Likho has never harmed the centuries-old objects in her shop, Kobliha says, but he has spooked suspected ghosts.
Kobliha believes ghosts once connected to shops at the 1922 building — a former patron of a grocery store shamed for his obesity and a former furniture shop owner who died by suicide — still roam her store's stalls.
"We see shadow figures … there's a certain area where they pass back and forth. They don't do anything, but they're scary as hell," Kobliha says of unusual sightings. "Likho is very protective, and we do feel really safe when he's around."

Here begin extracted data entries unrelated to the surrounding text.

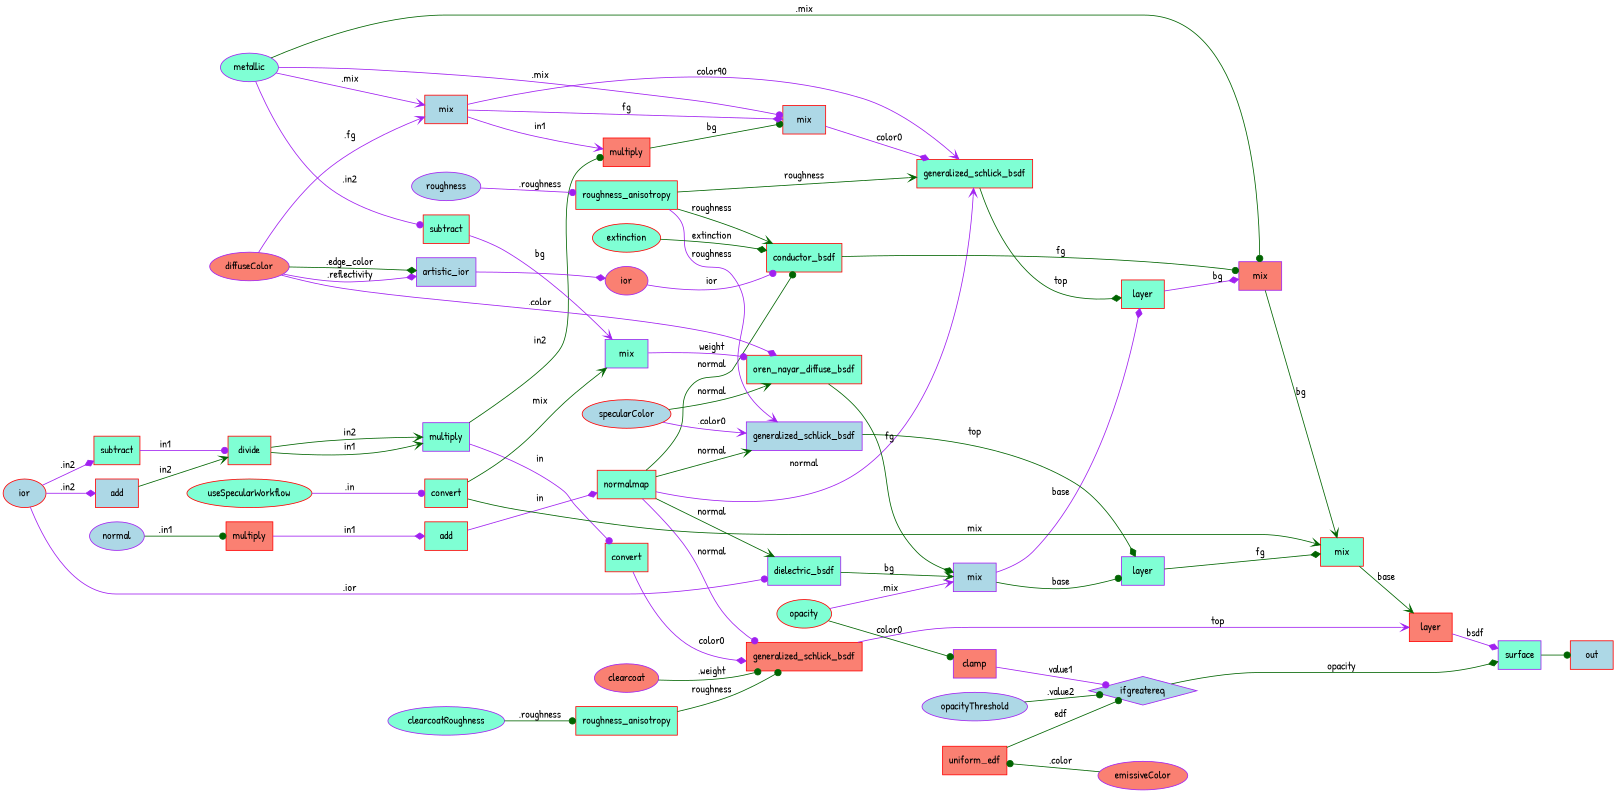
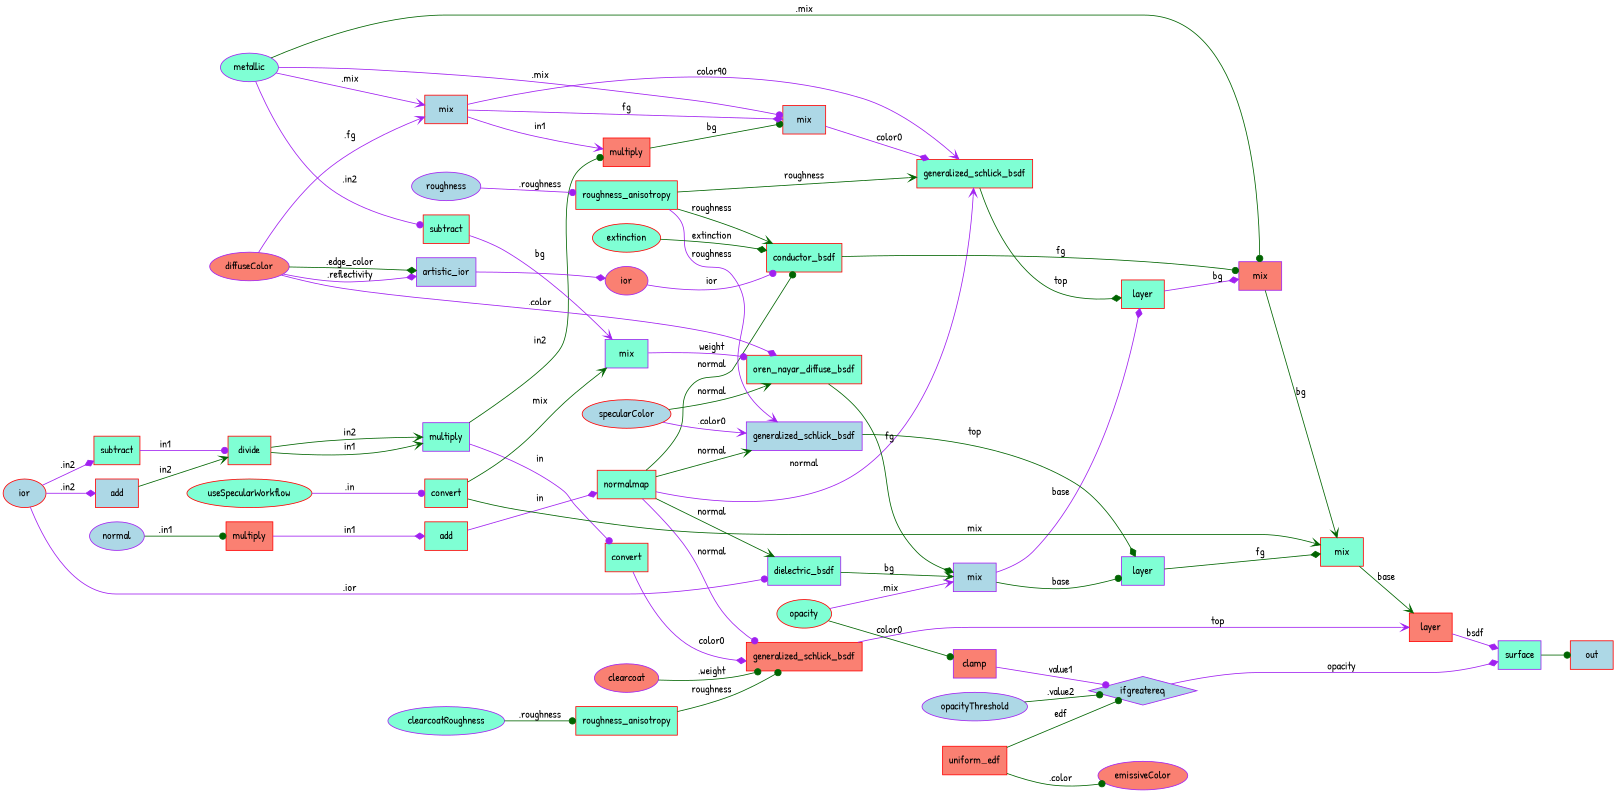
  digraph {
    fontname="Patrick Hand"
    rankdir=LR
    node [color=red fillcolor=aquamarine fontname="Patrick Hand" shape=box style=filled]
    edge [arrowhead=dot color=darkgreen fontname="Patrick Hand"]
    n1 [color=purple label=surface]
    n2 [fillcolor=lightblue label=out]
    n3 [fillcolor=salmon label=layer]
    n4 [fillcolor=salmon label=generalized_schlick_bsdf]
    n5 [color=purple fillcolor=salmon label=clearcoat shape=ellipse]
    n6 [label=convert]
    n7 [color=purple label=multiply]
    n8 [fillcolor=salmon label=multiply]
    n9 [fillcolor=lightblue label=mix]
    n10 [label=divide]
    n11 [label=subtract]
    n12 [fillcolor=lightblue label=ior shape=ellipse]
    n13 [fillcolor=lightblue label=add]
    n14 [color=purple label=dielectric_bsdf]
    n15 [color=purple fillcolor=lightblue label=mix]
    n16 [label=roughness_anisotropy]
    n17 [color=purple label=clearcoatRoughness shape=ellipse]
    n18 [label=normalmap]
    n19 [color=purple fillcolor=lightblue label=generalized_schlick_bsdf]
    n20 [label=conductor_bsdf]
    n21 [label=generalized_schlick_bsdf]
    n22 [color=purple label=layer]
    n23 [label=oren_nayar_diffuse_bsdf]
    n24 [color=purple fillcolor=salmon label=mix]
    n25 [label=layer]
    n26 [label=add]
    n27 [fillcolor=salmon label=multiply]
    n28 [color=purple fillcolor=lightblue label=normal shape=ellipse]
    n29 [label=mix]
    n30 [fillcolor=lightblue label=specularColor shape=ellipse]
    n31 [label=roughness_anisotropy]
    n32 [color=purple fillcolor=lightblue label=roughness shape=ellipse]
    n33 [label=opacity shape=ellipse]
    n34 [color=purple fillcolor=salmon label=clamp]
    n35 [color=purple fillcolor=lightblue label=ifgreatereq shape=diamond]
    n36 [color=purple fillcolor=salmon label=diffuseColor shape=ellipse]
    n37 [color=purple fillcolor=lightblue label=artistic_ior]
    n38 [fillcolor=lightblue label=mix]
    n39 [color=purple fillcolor=salmon label=ior shape=ellipse]
    n40 [color=purple label=mix]
    n41 [label=subtract]
    n42 [color=purple label=metallic shape=ellipse]
    n43 [label=convert]
    n44 [label=useSpecularWorkflow shape=ellipse]
    n45 [label=extinction shape=ellipse]
    n46 [fillcolor=salmon label=uniform_edf]
    n47 [color=purple fillcolor=salmon label=emissiveColor shape=ellipse]
    n48 [color=purple fillcolor=lightblue label=opacityThreshold shape=ellipse]
    n1 -> n2
    n3 -> n1 [arrowhead=diamond color=purple label=bsdf]
    n4 -> n3 [arrowhead=vee color=purple label=top]
    n5 -> n4 [label=".weight"]
    n6 -> n4 [arrowhead=diamond color=purple label=color0]
    n7 -> n6 [color=purple label=in]
    n7 -> n8 [label=in2]
    n8 -> n9 [label=bg]
    n9 -> n21 [arrowhead=diamond color=purple label=color0]
    n10 -> n7 [arrowhead=vee label=in1]
    n10 -> n7 [arrowhead=vee label=in2]
    n11 -> n10 [color=purple label=in1]
    n12 -> n11 [arrowhead=diamond color=purple label=".in2"]
    n12 -> n13 [arrowhead=diamond color=purple label=".in2"]
    n12 -> n14 [color=purple label=".ior"]
    n13 -> n10 [arrowhead=vee label=in2]
    n14 -> n15 [arrowhead=vee label=bg]
    n15 -> n22 [label=base]
    n15 -> n25 [arrowhead=diamond color=purple label=base]
    n16 -> n4 [label=roughness]
    n17 -> n16 [label=".roughness"]
    n18 -> n4 [color=purple label=normal]
    n18 -> n14 [arrowhead=vee label=normal]
    n18 -> n19 [arrowhead=vee label=normal]
    n18 -> n20 [label=normal]
    n18 -> n21 [arrowhead=vee color=purple label=normal]
    n19 -> n22 [arrowhead=diamond label=top]
    n20 -> n24 [label=fg]
    n21 -> n25 [arrowhead=diamond label=top]
    n22 -> n29 [arrowhead=diamond label=fg]
    n23 -> n15 [arrowhead=diamond label=fg]
    n24 -> n29 [arrowhead=vee label=bg]
    n25 -> n24 [arrowhead=diamond color=purple label=bg]
    n26 -> n18 [arrowhead=diamond color=purple label=in]
    n27 -> n26 [arrowhead=diamond color=purple label=in1]
    n28 -> n27 [label=".in1"]
    n29 -> n3 [arrowhead=vee label=base]
    n30 -> n19 [arrowhead=vee color=purple label=".color0"]
    n30 -> n23 [arrowhead=vee label=normal]
    n31 -> n19 [arrowhead=vee color=purple label=roughness]
    n31 -> n20 [arrowhead=vee label=roughness]
    n31 -> n21 [arrowhead=vee label=roughness]
    n32 -> n31 [color=purple label=".roughness"]
    n33 -> n15 [arrowhead=vee color=purple label=".mix"]
    n33 -> n34 [label=color0]
    n34 -> n35 [color=purple label=value1]
-   n35 -> n1 [arrowhead=diamond label=opacity]
+   n35 -> n1 [arrowhead=diamond color=purple label=opacity]
    n36 -> n23 [arrowhead=diamond color=purple label=".color"]
    n36 -> n37 [arrowhead=diamond color=purple label=".reflectivity"]
    n36 -> n37 [arrowhead=diamond label=".edge_color"]
    n36 -> n38 [arrowhead=vee color=purple label=".fg"]
    n37 -> n39 [arrowhead=diamond color=purple]
    n38 -> n8 [arrowhead=vee color=purple label=in1]
    n38 -> n9 [arrowhead=diamond color=purple label=fg]
    n38 -> n21 [arrowhead=vee color=purple label=color90]
    n39 -> n20 [color=purple label=ior]
    n40 -> n23 [color=purple label=weight]
    n41 -> n40 [arrowhead=vee color=purple label=bg]
    n42 -> n9 [color=purple label=".mix"]
    n42 -> n24 [label=".mix"]
    n42 -> n38 [arrowhead=vee color=purple label=".mix"]
    n42 -> n41 [color=purple label=".in2"]
    n43 -> n29 [arrowhead=vee label=mix]
    n43 -> n40 [arrowhead=vee label=mix]
    n44 -> n43 [color=purple label=".in"]
    n45 -> n20 [arrowhead=diamond label=extinction]
    n46 -> n35 [label=edf]
-   n47 -> n46 [label=".color"]
+   n46 -> n47 [label=".color"]
    n48 -> n35 [label=".value2"]
  }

"It is a little weird, though, when he's sleeping, and then suddenly he will jump up and look around," she adds.
Likho's biggest fan may be a man named Dom Gomez. He lives within walking distance of the shop, and tends to visit after long shifts at a restaurant aboard the Queen Mary. He stopped by the birthday party wearing his work uniform: a white, button-down shirt and black slacks. His hair slicked; his hands behind his back.
When he speaks of Likho, he speaks with a tender cadence and dignified countenance, as if he were his own.
"Time flies, you know?" he says, smiling, of visiting Likho over the years. "He gets a lot of love from all the ladies that work here and myself ... he has a lot of fans. I don't know who's more famous, Muhammad Ali or Likho the Cat."
On a previous birthday, Gomez wanted to get Likho a gift. He settled on a kid's denim jacket he modified for a cat with a patch for the Cure on the back but, regrettably, it was a "little too big." Next year, he'll give it another shot with a sweater.
"That's my little buddy right there," he says. "Today is a special day. I didn't know a cat could live that long, but I think he's still got a lot of energy to live … maybe another 100 years, I hope."